_Your task_
Write out the material below again with "collection date" swapped for "date collected" wherever it occurs, leaving everything else unchanged. Omit the pictures.

_Records for the exercise_
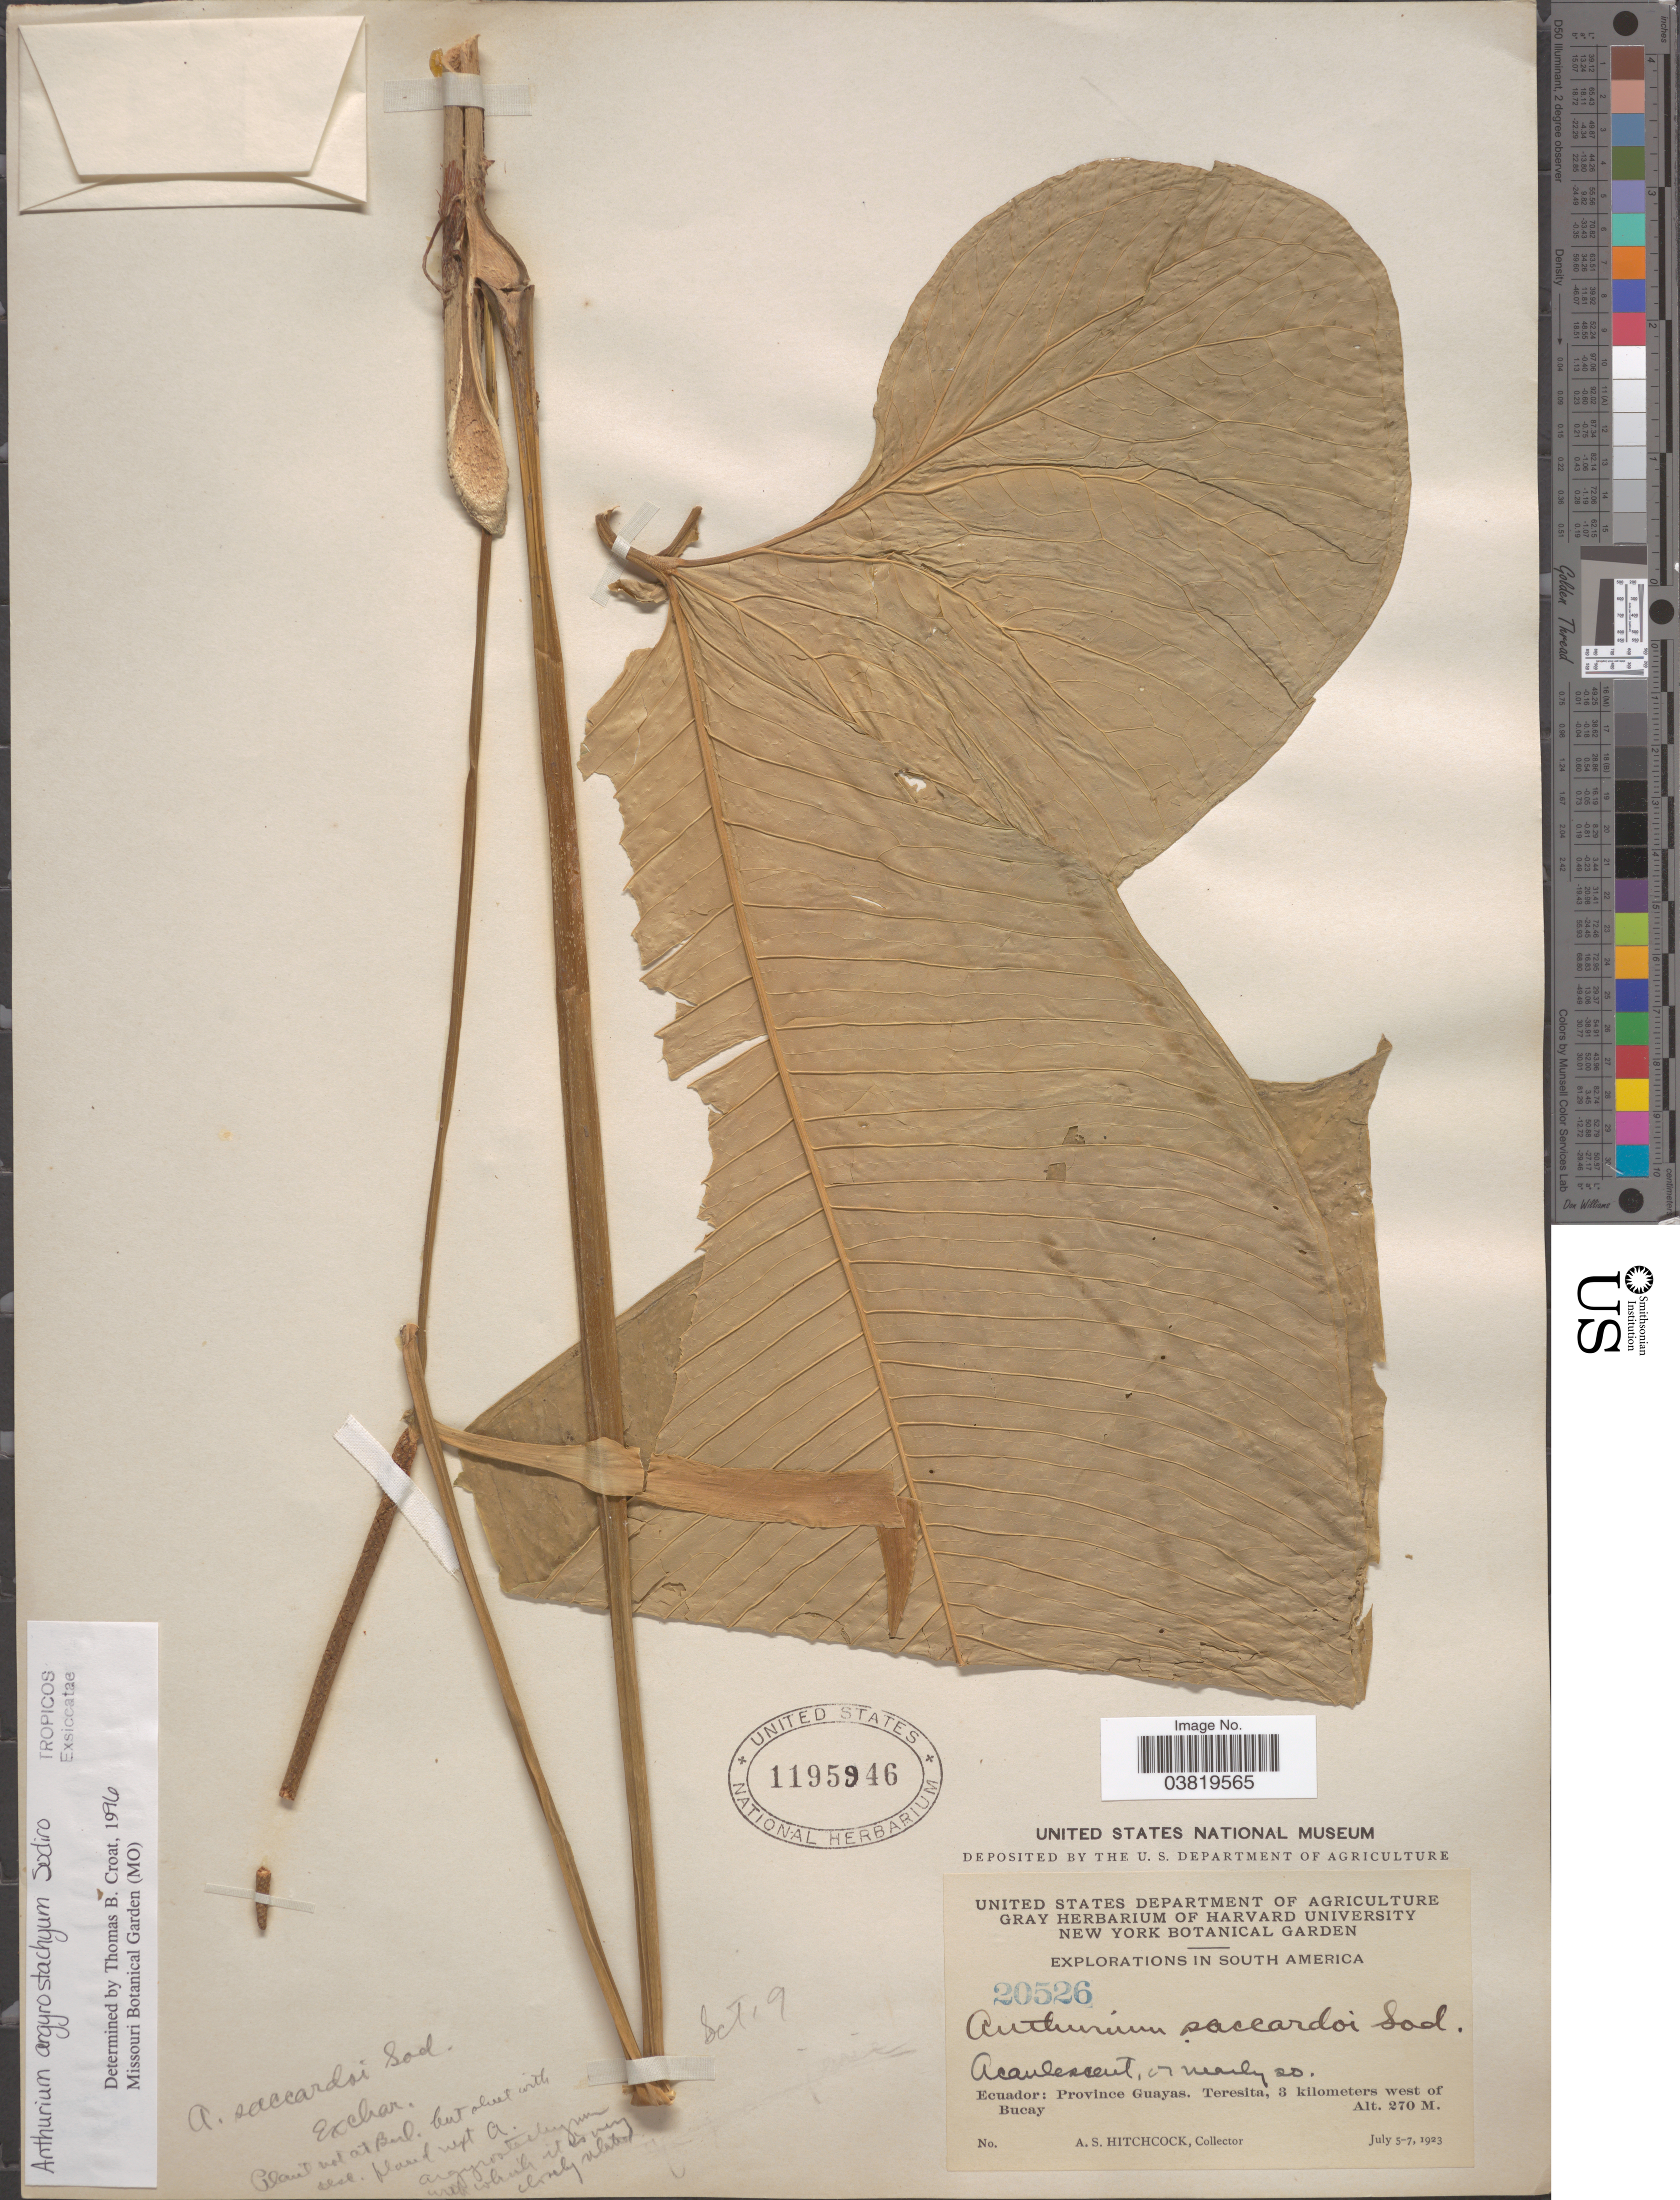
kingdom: Plantae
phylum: Tracheophyta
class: Liliopsida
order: Alismatales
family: Araceae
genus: Anthurium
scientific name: Anthurium argyrostachyum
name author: Sodiro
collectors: A. S. Hitchcock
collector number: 20526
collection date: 1923-07-05/1923-07-07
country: Ecuador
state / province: Guayas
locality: Teresita, 3 kilometers west of Bucay.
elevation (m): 270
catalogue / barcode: US 1195946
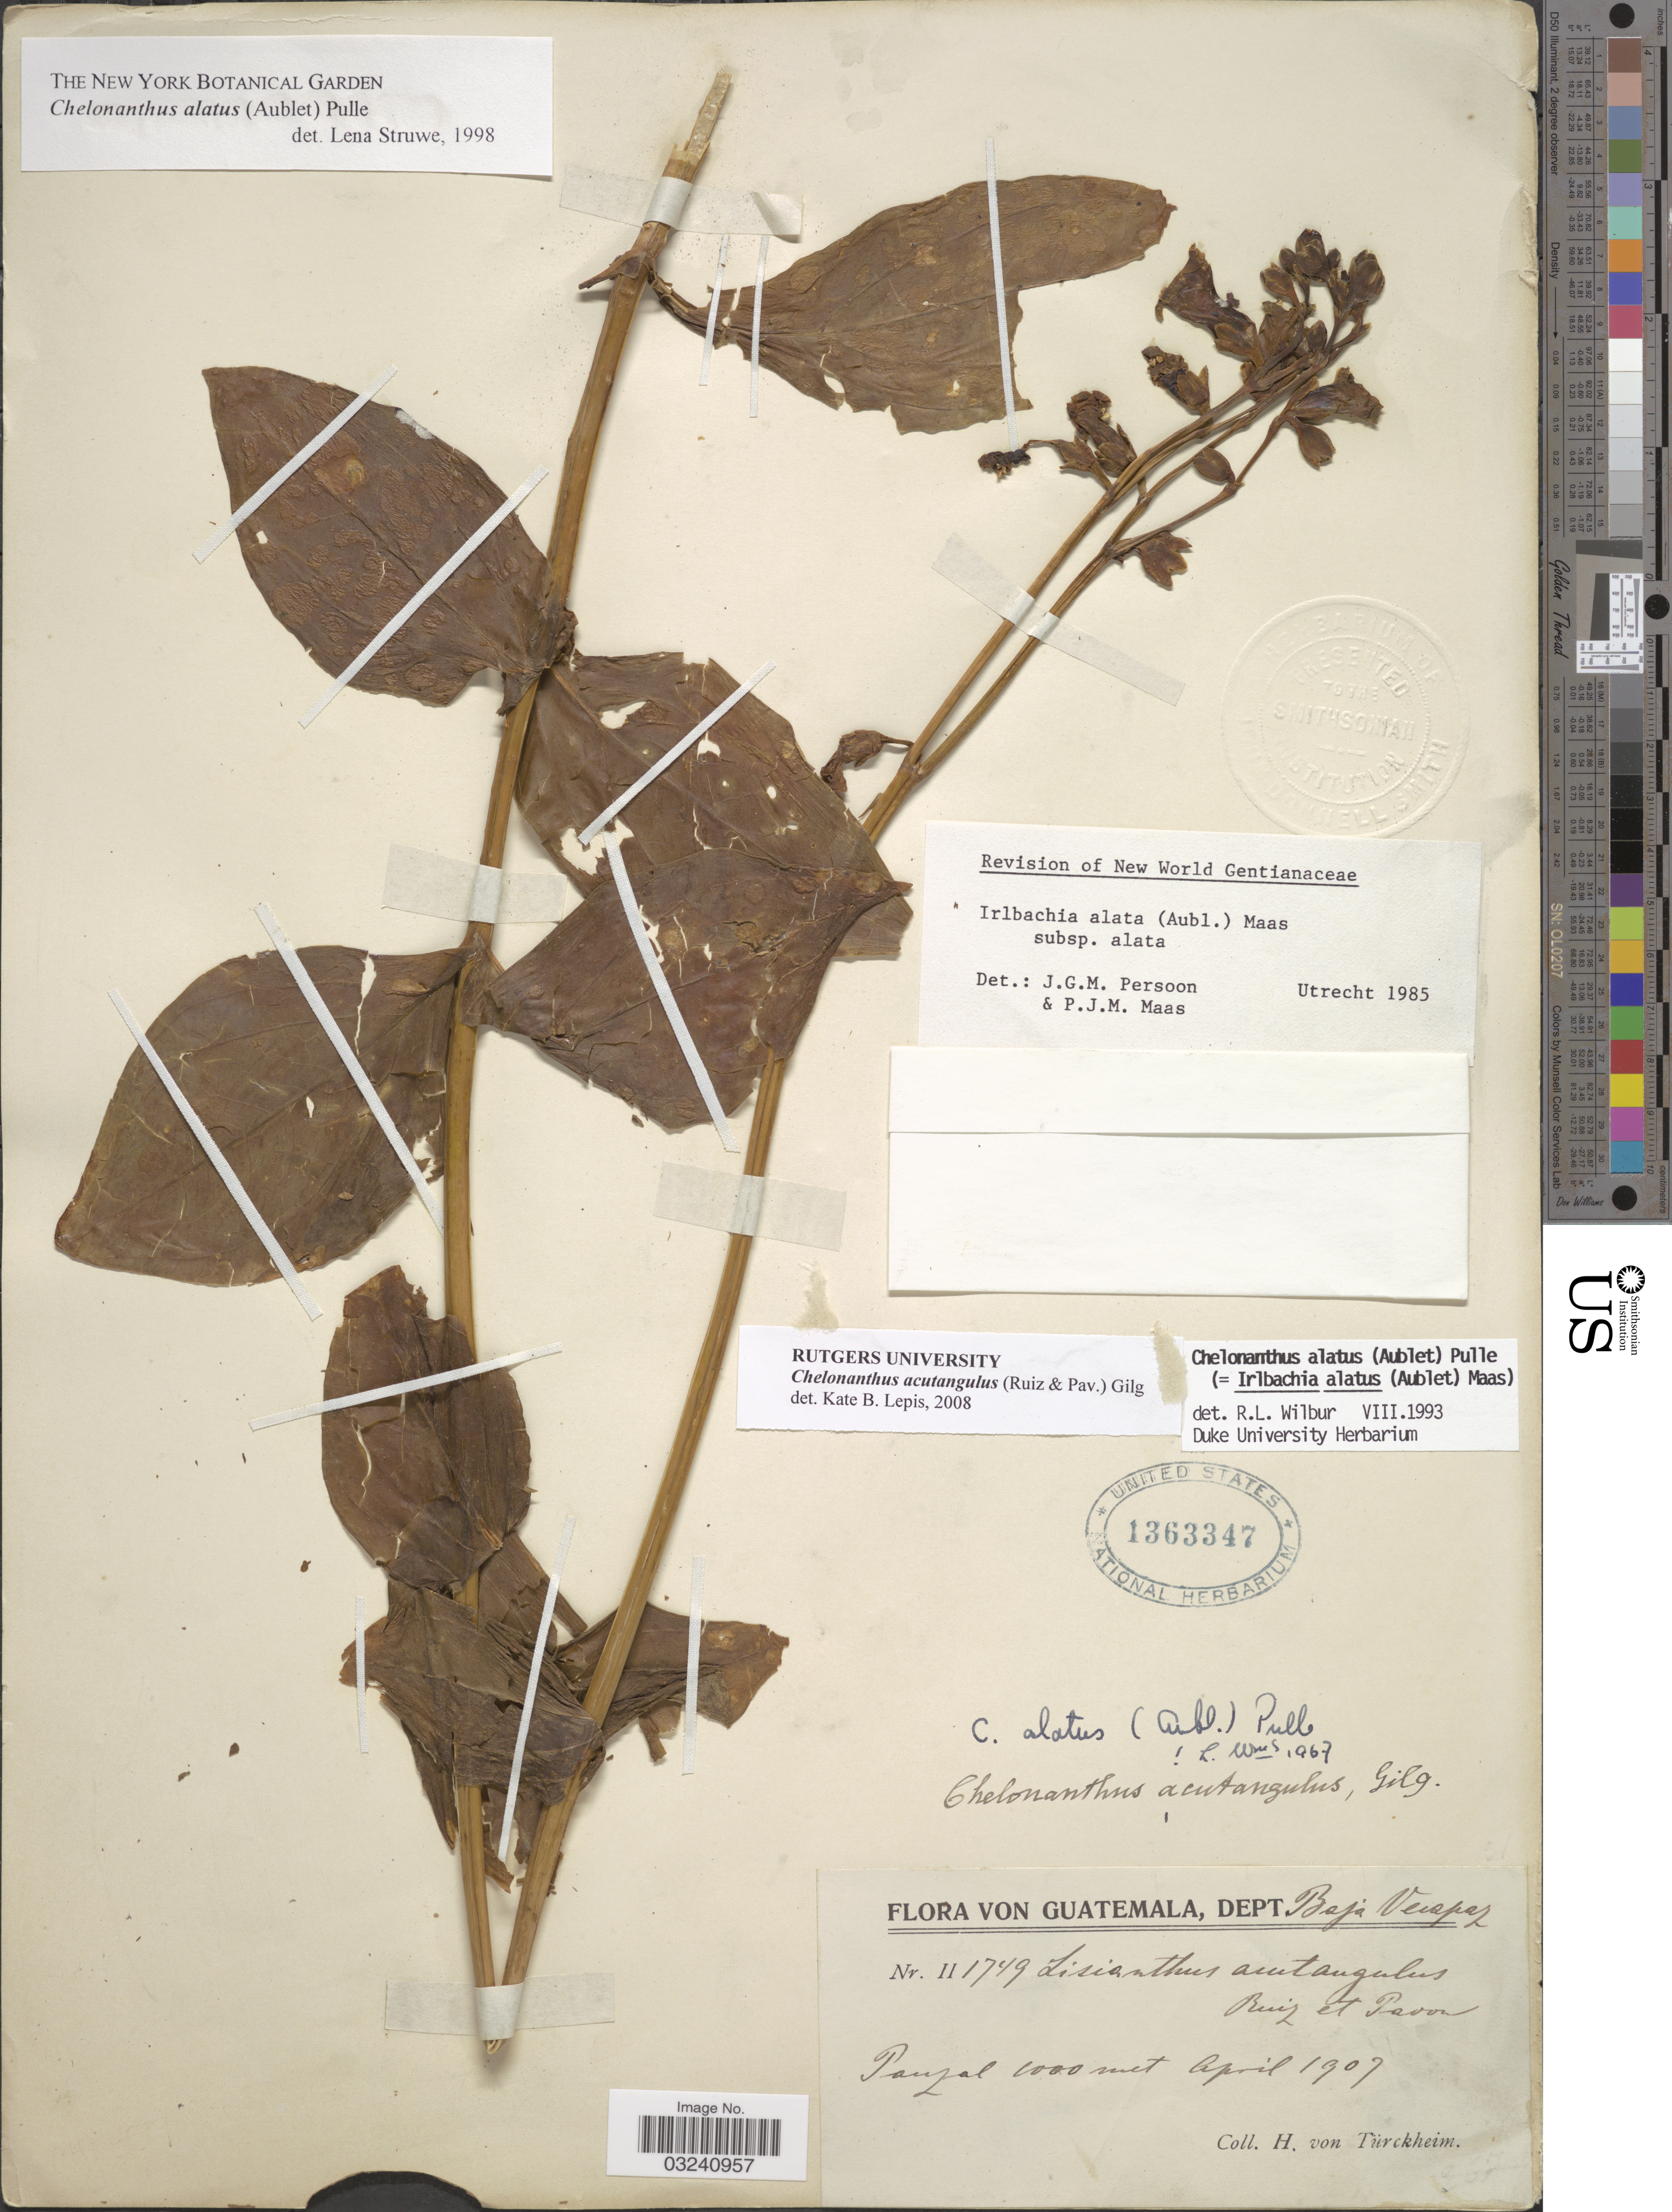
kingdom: Plantae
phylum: Tracheophyta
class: Magnoliopsida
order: Gentianales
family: Gentianaceae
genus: Chelonanthus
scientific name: Chelonanthus acutangulus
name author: (Ruiz & Pav.) Gilg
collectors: H. von Türckheim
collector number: II1749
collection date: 1907-04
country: Guatemala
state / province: Baja Verapaz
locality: Panzal [Pansal]. Dept. Baja Verapaz.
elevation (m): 1000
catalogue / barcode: US 1363347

_Solved problem_
kingdom: Plantae
phylum: Tracheophyta
class: Liliopsida
order: Alismatales
family: Araceae
genus: Anthurium
scientific name: Anthurium argyrostachyum
name author: Sodiro
collectors: A. S. Hitchcock
collector number: 20526
date collected: 1923-07-05/1923-07-07
country: Ecuador
state / province: Guayas
locality: Teresita, 3 kilometers west of Bucay.
elevation (m): 270
catalogue / barcode: US 1195946
kingdom: Plantae
phylum: Tracheophyta
class: Magnoliopsida
order: Gentianales
family: Gentianaceae
genus: Chelonanthus
scientific name: Chelonanthus acutangulus
name author: (Ruiz & Pav.) Gilg
collectors: H. von Türckheim
collector number: II1749
date collected: 1907-04
country: Guatemala
state / province: Baja Verapaz
locality: Panzal [Pansal]. Dept. Baja Verapaz.
elevation (m): 1000
catalogue / barcode: US 1363347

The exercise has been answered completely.